Trevor Noah's debut as the host of "The Daily Show" was a mostly smooth one--funny enough and assured enough to fend off any charges that he was violating Jon Stewart's sacred space.
What it really was, though, was strange, in the way that any big change is strange. You realized just how deeply ingrained Stewart's mannerisms and outlook were, how your brain had almost formed particular grooves for them to slide into over so many years. Seeing that disrupted—having to suddenly reorient yourself so much—was almost unsettling.
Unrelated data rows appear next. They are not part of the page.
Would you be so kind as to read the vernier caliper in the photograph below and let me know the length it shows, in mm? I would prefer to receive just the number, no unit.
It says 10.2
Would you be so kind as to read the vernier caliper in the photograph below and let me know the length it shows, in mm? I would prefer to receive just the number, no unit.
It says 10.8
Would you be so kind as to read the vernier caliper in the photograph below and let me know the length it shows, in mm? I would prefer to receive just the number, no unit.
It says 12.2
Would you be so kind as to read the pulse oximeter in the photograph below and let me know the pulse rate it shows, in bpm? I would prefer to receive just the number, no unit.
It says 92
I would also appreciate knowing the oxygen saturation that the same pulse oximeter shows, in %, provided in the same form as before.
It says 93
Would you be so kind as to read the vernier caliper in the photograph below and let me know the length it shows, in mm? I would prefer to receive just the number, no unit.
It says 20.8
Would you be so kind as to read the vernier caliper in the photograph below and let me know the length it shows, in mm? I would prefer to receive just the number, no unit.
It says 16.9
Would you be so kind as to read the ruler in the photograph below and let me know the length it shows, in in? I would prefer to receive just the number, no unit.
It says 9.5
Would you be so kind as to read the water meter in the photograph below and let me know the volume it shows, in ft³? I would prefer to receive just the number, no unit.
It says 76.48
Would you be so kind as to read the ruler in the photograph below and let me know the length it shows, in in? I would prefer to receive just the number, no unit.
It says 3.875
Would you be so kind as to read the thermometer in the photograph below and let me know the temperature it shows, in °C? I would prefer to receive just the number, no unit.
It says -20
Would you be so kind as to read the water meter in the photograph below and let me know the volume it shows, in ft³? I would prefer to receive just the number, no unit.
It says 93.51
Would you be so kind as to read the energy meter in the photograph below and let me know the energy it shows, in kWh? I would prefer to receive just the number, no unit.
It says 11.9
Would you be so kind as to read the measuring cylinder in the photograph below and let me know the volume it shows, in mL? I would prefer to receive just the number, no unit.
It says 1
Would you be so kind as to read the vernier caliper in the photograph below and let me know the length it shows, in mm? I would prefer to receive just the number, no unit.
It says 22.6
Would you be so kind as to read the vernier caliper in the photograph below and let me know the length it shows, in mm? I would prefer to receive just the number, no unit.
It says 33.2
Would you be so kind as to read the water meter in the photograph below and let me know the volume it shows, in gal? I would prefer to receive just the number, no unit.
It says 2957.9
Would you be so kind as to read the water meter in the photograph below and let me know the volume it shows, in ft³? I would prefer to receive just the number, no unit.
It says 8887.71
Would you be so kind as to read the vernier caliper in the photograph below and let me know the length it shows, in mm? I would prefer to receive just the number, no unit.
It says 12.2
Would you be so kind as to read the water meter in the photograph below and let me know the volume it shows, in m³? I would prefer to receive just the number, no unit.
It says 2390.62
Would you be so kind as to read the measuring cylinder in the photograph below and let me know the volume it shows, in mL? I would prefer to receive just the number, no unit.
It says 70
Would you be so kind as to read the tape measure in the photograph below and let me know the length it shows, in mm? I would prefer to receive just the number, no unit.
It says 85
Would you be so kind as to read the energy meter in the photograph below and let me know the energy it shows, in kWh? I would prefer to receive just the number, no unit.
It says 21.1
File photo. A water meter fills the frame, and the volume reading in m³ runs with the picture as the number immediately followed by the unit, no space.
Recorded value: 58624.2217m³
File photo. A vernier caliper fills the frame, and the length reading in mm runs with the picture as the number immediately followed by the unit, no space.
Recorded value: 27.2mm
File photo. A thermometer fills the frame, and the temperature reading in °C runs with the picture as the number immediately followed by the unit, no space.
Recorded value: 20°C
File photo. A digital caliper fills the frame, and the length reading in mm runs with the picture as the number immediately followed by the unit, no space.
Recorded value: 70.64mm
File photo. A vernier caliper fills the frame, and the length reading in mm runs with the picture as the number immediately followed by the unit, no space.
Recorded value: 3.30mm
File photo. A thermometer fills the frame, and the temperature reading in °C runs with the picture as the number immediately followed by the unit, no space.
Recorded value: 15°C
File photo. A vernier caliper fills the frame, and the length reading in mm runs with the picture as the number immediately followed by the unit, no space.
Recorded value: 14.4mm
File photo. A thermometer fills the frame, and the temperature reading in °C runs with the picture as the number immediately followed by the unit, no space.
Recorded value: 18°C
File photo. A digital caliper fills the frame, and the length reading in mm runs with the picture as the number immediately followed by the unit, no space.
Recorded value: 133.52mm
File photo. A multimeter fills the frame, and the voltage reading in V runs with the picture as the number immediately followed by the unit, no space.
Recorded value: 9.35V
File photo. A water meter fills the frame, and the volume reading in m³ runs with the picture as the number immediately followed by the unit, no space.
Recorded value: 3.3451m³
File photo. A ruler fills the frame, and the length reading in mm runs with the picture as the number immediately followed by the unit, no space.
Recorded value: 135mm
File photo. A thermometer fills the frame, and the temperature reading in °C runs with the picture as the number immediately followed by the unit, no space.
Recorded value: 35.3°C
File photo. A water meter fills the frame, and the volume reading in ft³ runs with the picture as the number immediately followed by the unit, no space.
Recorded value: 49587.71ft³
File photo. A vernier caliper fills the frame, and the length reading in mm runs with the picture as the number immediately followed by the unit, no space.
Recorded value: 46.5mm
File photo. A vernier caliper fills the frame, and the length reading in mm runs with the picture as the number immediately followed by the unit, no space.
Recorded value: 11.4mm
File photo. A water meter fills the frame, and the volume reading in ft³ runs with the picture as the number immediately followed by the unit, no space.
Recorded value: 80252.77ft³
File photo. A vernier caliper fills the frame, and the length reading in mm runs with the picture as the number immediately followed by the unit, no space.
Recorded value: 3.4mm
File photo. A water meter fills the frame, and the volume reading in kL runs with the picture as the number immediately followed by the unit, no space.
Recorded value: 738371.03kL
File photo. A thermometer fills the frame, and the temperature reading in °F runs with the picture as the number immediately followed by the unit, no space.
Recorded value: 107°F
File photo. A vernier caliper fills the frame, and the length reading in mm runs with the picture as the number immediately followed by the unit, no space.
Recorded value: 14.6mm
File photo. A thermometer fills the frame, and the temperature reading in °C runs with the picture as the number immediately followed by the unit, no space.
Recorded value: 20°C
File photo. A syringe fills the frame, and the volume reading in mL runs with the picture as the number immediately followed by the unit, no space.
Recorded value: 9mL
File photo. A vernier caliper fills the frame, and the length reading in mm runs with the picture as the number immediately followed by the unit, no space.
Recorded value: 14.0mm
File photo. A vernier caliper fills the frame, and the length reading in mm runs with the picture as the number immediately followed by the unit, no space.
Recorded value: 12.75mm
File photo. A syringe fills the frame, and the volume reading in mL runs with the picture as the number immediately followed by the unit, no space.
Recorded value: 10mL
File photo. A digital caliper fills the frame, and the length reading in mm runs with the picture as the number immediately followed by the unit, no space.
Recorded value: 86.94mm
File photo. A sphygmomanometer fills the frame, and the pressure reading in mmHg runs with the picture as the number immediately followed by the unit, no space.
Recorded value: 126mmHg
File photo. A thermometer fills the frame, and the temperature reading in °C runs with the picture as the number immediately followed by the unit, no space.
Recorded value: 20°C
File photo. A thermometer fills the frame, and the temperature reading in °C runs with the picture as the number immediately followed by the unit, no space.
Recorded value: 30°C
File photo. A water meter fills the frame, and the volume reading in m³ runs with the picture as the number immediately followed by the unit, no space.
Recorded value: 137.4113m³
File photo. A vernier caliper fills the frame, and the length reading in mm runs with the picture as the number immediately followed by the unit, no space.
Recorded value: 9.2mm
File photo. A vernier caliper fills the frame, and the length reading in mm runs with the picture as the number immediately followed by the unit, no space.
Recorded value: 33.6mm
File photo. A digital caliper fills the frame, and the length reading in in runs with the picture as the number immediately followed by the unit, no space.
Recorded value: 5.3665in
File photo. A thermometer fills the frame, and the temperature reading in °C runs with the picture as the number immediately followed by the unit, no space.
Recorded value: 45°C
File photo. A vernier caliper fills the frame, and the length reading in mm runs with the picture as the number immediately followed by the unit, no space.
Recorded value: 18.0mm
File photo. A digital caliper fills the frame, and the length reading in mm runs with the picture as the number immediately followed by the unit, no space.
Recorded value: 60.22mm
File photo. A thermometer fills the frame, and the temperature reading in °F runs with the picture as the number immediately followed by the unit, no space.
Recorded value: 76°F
But being unsettled is not always a bad thing. Stewart departed for a very good reason. He had nothing left to prove, and nothing, really, left to say. He'd grown too comfortable in the chair, and the audience had grown too comfortable with him. The transition from him to Noah—a young, black South African—is as refreshingly bracing as anything could be. (Well, maybe with the exception of hiring a—gasp!—woman to a late night hosting gig.)
We, the audience, also need to interrogate just what's happening in terms of our reaction to Noah. This isn't actually the first time Stewart has ceded "The Daily Show" to someone else. When he took a summer off to make a movie, John Oliver took the reigns of the show for months. The rapturous acclaim he received led directly to "Last Week Tonight." Now, Oliver was clearly more familiar and experienced than Noah, but I also think we have to be honest with ourselves about how easily he slid into our subconscious expectation of what a talk show host should look like. Our culture has relentlessly programmed us to think "white man" when we think "late night." Oliver fit that mold. Noah doesn't. What's more, he's not even a familiar kind of foreign, like the British Oliver. He's South African. Again, though, how cool is that? There is no genre more stale than late night, as that infamous Vanity Fair picture showed. It sorely needs a jolt.
Noah has obviously had no time at all to put his own stamp on "The Daily Show," so it's hardly worth analyzing his first episode as though he's been doing the job for years. (My biggest fear about him, incidentally, is that he seems like, well, kind of a bro. Shudder.) But the value of having him in the chair was proved relatively quickly, during a segment about the recent discovery of water on Mars. Noah went back and forth with new correspondent Roy Wood, Jr., and the sight of these two riffing about how, as black men, they'd be last in line on any trip to Mars was not only very funny, it was also very pointedly the kind of thing we would never have been able to see Jon Stewart do.
Noah's task will now be to do more things like that: to shape "The Daily Show" in a way that fits with his own personality and identity, and, if need be, to drag his audience along with him. There's no knowing whether or not he'll succeed, but I'd rather watch him try than listen to Jon Stewart bash Fox News for the billionth time. Wouldn't you?